PASSAGE PROVIDED: Begin
CLAY or MUD STRUCTURES Part - 2



THREE: JOINTS OF MUD, DAUBING AND PLASTERS

Wattle and Daub construction

In locations where building stones or wood and grass products (bamboo, Cain, long straws) are available, Mud has been used as joint filler, daubing, layering or plastering material. In Himalayan range stone boulders have been used for creating walls. These were internally and superficially packed with mud or plastered. (Though the boulder walls, in spite of packing and joint filling remain unstable in earthquakes -are now banned.) In stone masonry the joint filling or external packing (lining) with mud, stops cold winds, rain-water penetration and insects proliferation.


Mud packed stone wall

Clay daubing is mud plaster over woven mats of bamboo, grasses etc. fixed over frames. Similarly wood, metal and other lattices are used to hold a layer of mud. This method creates, comparatively a thinner, and so a lighter wall structure. The framing structure provides the load-bearing capacity and lateral stability. Often inner partitions of Mud wall houses are made by this method.
PASSAGE PROVIDED: End
## WORK INSTRUCTION A
From the passage on mud structures, reproduce the text between "CLAY or MUD" and "and insects proliferation.", inclusive.
## WORK INSTRUCTION B
In the passage on mud structures, what gives a clay-daubed wall its load-bearing capacity and lateral stability?
You won't need the material that follows this text.
EXTRACTED RECORDS: Begin
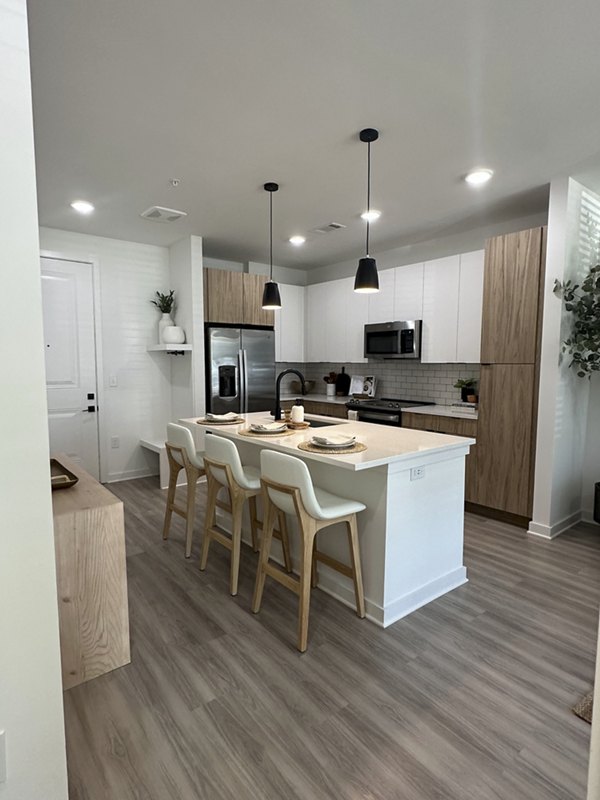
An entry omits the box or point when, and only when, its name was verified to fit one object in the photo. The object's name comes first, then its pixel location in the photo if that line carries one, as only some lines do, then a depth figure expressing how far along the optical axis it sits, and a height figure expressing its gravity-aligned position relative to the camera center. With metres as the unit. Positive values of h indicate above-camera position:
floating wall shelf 4.72 +0.16
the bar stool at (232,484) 2.62 -0.76
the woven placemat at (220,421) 3.29 -0.45
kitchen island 2.28 -0.84
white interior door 4.51 +0.03
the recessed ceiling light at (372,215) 3.87 +1.36
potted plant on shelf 4.83 +0.44
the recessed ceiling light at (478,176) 3.02 +1.35
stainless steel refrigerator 4.92 -0.07
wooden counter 1.88 -1.00
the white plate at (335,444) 2.32 -0.44
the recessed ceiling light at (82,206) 3.69 +1.35
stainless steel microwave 4.66 +0.28
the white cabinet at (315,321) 5.91 +0.59
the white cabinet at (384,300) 4.93 +0.75
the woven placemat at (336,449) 2.27 -0.46
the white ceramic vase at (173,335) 4.82 +0.30
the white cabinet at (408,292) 4.65 +0.79
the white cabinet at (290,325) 5.89 +0.53
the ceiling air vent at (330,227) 4.29 +1.37
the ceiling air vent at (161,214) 3.83 +1.35
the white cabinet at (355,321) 5.30 +0.54
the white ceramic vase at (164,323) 5.00 +0.45
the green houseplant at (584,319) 3.25 +0.36
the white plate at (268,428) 2.85 -0.44
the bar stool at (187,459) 3.05 -0.70
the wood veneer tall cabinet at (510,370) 3.51 -0.04
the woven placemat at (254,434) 2.78 -0.46
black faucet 3.15 -0.34
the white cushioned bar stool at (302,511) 2.08 -0.75
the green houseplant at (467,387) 4.49 -0.23
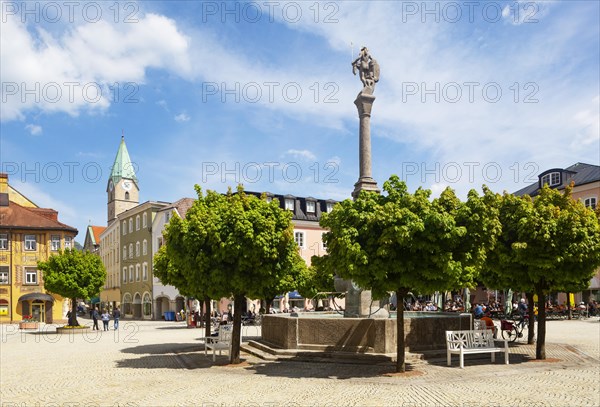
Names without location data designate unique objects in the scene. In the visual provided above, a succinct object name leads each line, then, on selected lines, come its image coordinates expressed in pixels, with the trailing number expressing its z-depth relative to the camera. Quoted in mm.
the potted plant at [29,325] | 39312
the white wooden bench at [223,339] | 16906
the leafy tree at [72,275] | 32919
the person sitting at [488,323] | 18314
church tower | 108188
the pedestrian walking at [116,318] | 35562
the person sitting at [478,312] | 31906
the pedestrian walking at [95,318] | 35525
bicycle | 20047
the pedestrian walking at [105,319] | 35991
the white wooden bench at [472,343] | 14859
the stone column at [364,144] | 20766
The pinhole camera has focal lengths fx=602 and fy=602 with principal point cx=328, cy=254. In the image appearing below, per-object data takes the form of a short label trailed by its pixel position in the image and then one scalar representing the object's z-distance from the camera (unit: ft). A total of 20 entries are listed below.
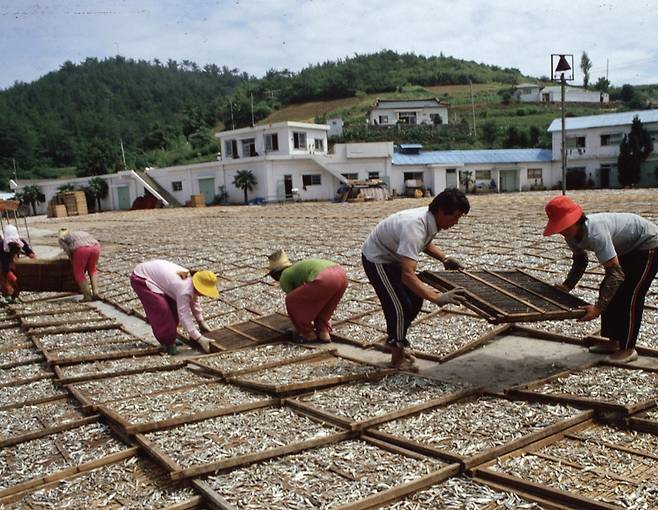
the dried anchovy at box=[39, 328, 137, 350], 19.48
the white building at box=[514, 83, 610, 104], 164.25
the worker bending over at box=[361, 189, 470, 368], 12.63
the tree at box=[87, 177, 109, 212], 116.98
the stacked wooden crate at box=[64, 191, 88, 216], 103.50
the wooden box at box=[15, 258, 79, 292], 27.22
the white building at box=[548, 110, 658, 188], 108.06
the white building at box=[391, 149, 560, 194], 108.88
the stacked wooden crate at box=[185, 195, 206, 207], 103.40
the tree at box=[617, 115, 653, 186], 102.12
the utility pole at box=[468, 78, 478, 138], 139.19
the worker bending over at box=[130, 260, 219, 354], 17.39
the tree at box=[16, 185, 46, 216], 123.34
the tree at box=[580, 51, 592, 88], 212.89
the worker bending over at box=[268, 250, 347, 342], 17.34
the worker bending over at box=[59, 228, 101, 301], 26.03
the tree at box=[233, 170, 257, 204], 101.71
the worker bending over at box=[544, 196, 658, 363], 12.41
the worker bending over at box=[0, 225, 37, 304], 25.45
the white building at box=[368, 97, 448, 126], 145.79
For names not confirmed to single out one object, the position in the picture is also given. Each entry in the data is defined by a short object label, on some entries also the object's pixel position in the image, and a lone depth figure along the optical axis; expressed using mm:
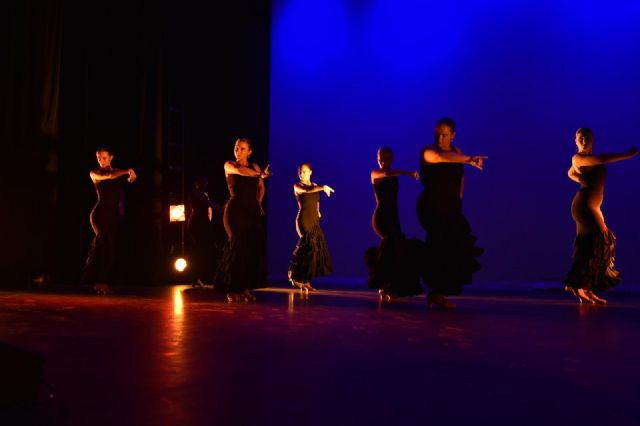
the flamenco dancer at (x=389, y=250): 7359
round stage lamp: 10469
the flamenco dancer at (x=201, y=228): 9711
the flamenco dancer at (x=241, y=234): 7484
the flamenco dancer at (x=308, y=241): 9234
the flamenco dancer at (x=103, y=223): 8656
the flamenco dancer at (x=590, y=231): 7039
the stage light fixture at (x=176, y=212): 10336
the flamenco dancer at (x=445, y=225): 6773
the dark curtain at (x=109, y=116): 9969
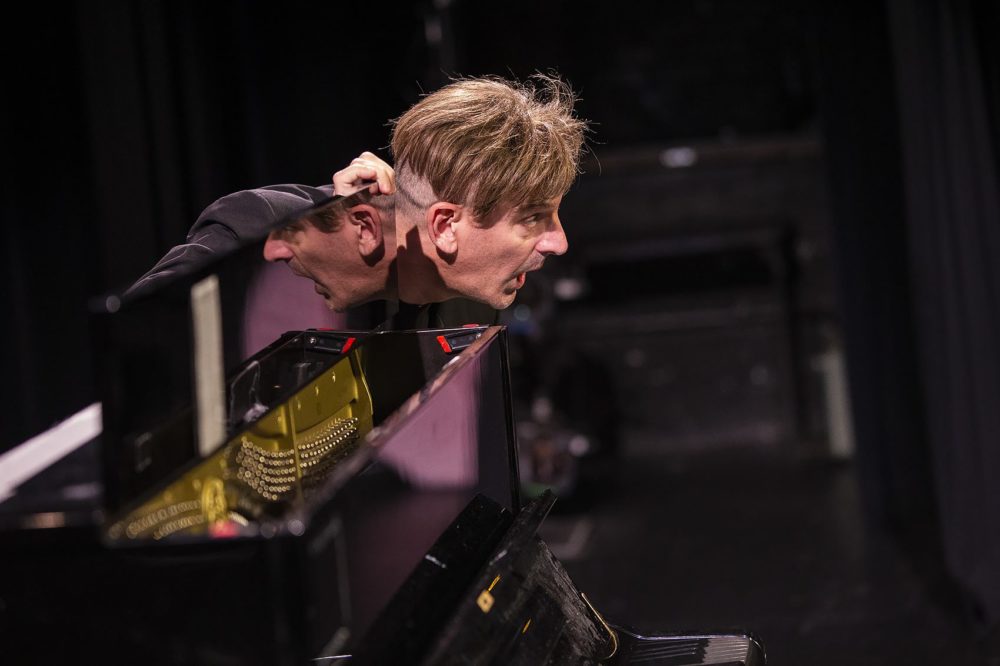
EXTRACTED RECORDS: End
## RESPONSE AREA A
CLAY or MUD STRUCTURES Part - 2



THREE: JOINTS OF MUD, DAUBING AND PLASTERS

Wattle and Daub construction

In locations where building stones or wood and grass products (bamboo, Cain, long straws) are available, Mud has been used as joint filler, daubing, layering or plastering material. In Himalayan range stone boulders have been used for creating walls. These were internally and superficially packed with mud or plastered. (Though the boulder walls, in spite of packing and joint filling remain unstable in earthquakes -are now banned.) In stone masonry the joint filling or external packing (lining) with mud, stops cold winds, rain-water penetration and insects proliferation.

## RESPONSE AREA B
The framing structure.